* [WHAT TO DO]: Transcription of the full listing is required, character for character.

* [EXERCISE MATERIALS]:

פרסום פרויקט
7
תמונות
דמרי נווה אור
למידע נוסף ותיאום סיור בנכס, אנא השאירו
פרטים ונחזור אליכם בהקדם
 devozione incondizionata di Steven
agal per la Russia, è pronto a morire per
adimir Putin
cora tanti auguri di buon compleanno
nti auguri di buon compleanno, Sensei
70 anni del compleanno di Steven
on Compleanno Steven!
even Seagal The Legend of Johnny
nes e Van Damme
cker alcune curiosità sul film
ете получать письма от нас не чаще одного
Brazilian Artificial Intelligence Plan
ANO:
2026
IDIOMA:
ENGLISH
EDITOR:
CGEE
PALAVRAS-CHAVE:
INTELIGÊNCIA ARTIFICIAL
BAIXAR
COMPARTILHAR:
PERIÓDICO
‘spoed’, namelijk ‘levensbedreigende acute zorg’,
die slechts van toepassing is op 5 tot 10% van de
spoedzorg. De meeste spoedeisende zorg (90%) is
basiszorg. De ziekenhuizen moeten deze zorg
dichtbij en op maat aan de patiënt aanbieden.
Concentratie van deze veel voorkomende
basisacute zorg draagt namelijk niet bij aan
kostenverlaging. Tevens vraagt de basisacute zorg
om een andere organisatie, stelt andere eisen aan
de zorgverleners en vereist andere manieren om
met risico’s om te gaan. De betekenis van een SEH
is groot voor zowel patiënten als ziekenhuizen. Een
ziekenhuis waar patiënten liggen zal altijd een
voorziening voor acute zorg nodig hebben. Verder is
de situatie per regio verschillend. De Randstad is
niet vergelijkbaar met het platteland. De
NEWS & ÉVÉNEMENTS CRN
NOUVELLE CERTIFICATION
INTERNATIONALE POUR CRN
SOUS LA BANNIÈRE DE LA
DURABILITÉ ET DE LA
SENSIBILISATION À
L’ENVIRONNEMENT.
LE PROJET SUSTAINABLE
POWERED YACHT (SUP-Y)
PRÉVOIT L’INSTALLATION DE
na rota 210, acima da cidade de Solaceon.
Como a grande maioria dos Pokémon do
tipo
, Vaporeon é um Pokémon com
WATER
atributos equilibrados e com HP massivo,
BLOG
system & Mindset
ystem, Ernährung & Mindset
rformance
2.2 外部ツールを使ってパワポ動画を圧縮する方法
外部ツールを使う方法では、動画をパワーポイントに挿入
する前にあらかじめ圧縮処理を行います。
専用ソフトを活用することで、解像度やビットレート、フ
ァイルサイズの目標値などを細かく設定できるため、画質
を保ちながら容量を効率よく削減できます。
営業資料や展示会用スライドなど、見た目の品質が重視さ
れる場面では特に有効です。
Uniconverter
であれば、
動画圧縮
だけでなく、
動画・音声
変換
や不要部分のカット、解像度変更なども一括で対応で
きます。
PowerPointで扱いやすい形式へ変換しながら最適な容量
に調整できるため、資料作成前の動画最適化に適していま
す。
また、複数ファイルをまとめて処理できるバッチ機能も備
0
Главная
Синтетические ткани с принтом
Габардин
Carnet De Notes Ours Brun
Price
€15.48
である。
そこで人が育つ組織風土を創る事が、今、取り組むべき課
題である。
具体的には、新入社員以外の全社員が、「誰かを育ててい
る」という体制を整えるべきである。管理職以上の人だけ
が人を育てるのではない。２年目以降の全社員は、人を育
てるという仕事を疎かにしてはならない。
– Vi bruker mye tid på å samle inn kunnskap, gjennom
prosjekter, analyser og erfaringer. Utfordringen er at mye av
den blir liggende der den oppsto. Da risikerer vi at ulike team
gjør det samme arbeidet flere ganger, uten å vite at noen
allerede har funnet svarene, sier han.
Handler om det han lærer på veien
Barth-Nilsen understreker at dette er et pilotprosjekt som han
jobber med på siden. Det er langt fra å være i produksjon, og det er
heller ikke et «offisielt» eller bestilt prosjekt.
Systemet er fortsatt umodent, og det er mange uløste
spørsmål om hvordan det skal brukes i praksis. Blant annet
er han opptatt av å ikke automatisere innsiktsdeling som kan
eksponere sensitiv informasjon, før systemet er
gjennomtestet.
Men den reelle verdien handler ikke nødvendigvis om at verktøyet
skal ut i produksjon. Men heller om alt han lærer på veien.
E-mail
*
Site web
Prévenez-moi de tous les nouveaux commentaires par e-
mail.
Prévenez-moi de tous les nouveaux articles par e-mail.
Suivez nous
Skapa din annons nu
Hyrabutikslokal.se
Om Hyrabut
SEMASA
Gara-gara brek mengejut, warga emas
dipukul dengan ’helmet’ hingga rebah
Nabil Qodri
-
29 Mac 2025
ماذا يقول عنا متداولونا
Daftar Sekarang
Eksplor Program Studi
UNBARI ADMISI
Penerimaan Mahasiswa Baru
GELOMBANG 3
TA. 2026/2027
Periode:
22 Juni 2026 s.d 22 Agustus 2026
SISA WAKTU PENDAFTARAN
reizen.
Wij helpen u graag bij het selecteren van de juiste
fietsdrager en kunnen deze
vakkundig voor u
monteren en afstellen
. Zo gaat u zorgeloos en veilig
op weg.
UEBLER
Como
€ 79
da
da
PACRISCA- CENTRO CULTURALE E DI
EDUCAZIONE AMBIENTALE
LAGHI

* [PROBLEM SOLUTION]:
פרסום פרויקט
7
תמונות
דמרי נווה אור
למידע נוסף ותיאום סיור בנכס, אנא השאירו
פרטים ונחזור אליכם בהקדם
 devozione incondizionata di Steven
agal per la Russia, è pronto a morire per
adimir Putin
cora tanti auguri di buon compleanno
nti auguri di buon compleanno, Sensei
70 anni del compleanno di Steven
on Compleanno Steven!
even Seagal The Legend of Johnny
nes e Van Damme
cker alcune curiosità sul film
ете получать письма от нас не чаще одного
Brazilian Artificial Intelligence Plan
ANO:
2026
IDIOMA:
ENGLISH
EDITOR:
CGEE
PALAVRAS-CHAVE:
INTELIGÊNCIA ARTIFICIAL
BAIXAR
COMPARTILHAR:
PERIÓDICO
‘spoed’, namelijk ‘levensbedreigende acute zorg’,
die slechts van toepassing is op 5 tot 10% van de
spoedzorg. De meeste spoedeisende zorg (90%) is
basiszorg. De ziekenhuizen moeten deze zorg
dichtbij en op maat aan de patiënt aanbieden.
Concentratie van deze veel voorkomende
basisacute zorg draagt namelijk niet bij aan
kostenverlaging. Tevens vraagt de basisacute zorg
om een andere organisatie, stelt andere eisen aan
de zorgverleners en vereist andere manieren om
met risico’s om te gaan. De betekenis van een SEH
is groot voor zowel patiënten als ziekenhuizen. Een
ziekenhuis waar patiënten liggen zal altijd een
voorziening voor acute zorg nodig hebben. Verder is
de situatie per regio verschillend. De Randstad is
niet vergelijkbaar met het platteland. De
NEWS & ÉVÉNEMENTS CRN
NOUVELLE CERTIFICATION
INTERNATIONALE POUR CRN
SOUS LA BANNIÈRE DE LA
DURABILITÉ ET DE LA
SENSIBILISATION À
L’ENVIRONNEMENT.
LE PROJET SUSTAINABLE
POWERED YACHT (SUP-Y)
PRÉVOIT L’INSTALLATION DE
na rota 210, acima da cidade de Solaceon.
Como a grande maioria dos Pokémon do
tipo
, Vaporeon é um Pokémon com
WATER
atributos equilibrados e com HP massivo,
BLOG
system & Mindset
ystem, Ernährung & Mindset
rformance
2.2 外部ツールを使ってパワポ動画を圧縮する方法
外部ツールを使う方法では、動画をパワーポイントに挿入
する前にあらかじめ圧縮処理を行います。
専用ソフトを活用することで、解像度やビットレート、フ
ァイルサイズの目標値などを細かく設定できるため、画質
を保ちながら容量を効率よく削減できます。
営業資料や展示会用スライドなど、見た目の品質が重視さ
れる場面では特に有効です。
Uniconverter
であれば、
動画圧縮
だけでなく、
動画・音声
変換
や不要部分のカット、解像度変更なども一括で対応で
きます。
PowerPointで扱いやすい形式へ変換しながら最適な容量
に調整できるため、資料作成前の動画最適化に適していま
す。
また、複数ファイルをまとめて処理できるバッチ機能も備
0
Главная
Синтетические ткани с принтом
Габардин
Carnet De Notes Ours Brun
Price
€15.48
である。
そこで人が育つ組織風土を創る事が、今、取り組むべき課
題である。
具体的には、新入社員以外の全社員が、「誰かを育ててい
る」という体制を整えるべきである。管理職以上の人だけ
が人を育てるのではない。２年目以降の全社員は、人を育
てるという仕事を疎かにしてはならない。
– Vi bruker mye tid på å samle inn kunnskap, gjennom
prosjekter, analyser og erfaringer. Utfordringen er at mye av
den blir liggende der den oppsto. Da risikerer vi at ulike team
gjør det samme arbeidet flere ganger, uten å vite at noen
allerede har funnet svarene, sier han.
Handler om det han lærer på veien
Barth-Nilsen understreker at dette er et pilotprosjekt som han
jobber med på siden. Det er langt fra å være i produksjon, og det er
heller ikke et «offisielt» eller bestilt prosjekt.
Systemet er fortsatt umodent, og det er mange uløste
spørsmål om hvordan det skal brukes i praksis. Blant annet
er han opptatt av å ikke automatisere innsiktsdeling som kan
eksponere sensitiv informasjon, før systemet er
gjennomtestet.
Men den reelle verdien handler ikke nødvendigvis om at verktøyet
skal ut i produksjon. Men heller om alt han lærer på veien.
E-mail
*
Site web
Prévenez-moi de tous les nouveaux commentaires par e-
mail.
Prévenez-moi de tous les nouveaux articles par e-mail.
Suivez nous
Skapa din annons nu
Hyrabutikslokal.se
Om Hyrabut
SEMASA
Gara-gara brek mengejut, warga emas
dipukul dengan ’helmet’ hingga rebah
Nabil Qodri
-
29 Mac 2025
ماذا يقول عنا متداولونا
Daftar Sekarang
Eksplor Program Studi
UNBARI ADMISI
Penerimaan Mahasiswa Baru
GELOMBANG 3
TA. 2026/2027
Periode:
22 Juni 2026 s.d 22 Agustus 2026
SISA WAKTU PENDAFTARAN
reizen.
Wij helpen u graag bij het selecteren van de juiste
fietsdrager en kunnen deze
vakkundig voor u
monteren en afstellen
. Zo gaat u zorgeloos en veilig
op weg.
UEBLER
Como
€ 79
da
da
PACRISCA- CENTRO CULTURALE E DI
EDUCAZIONE AMBIENTALE
LAGHI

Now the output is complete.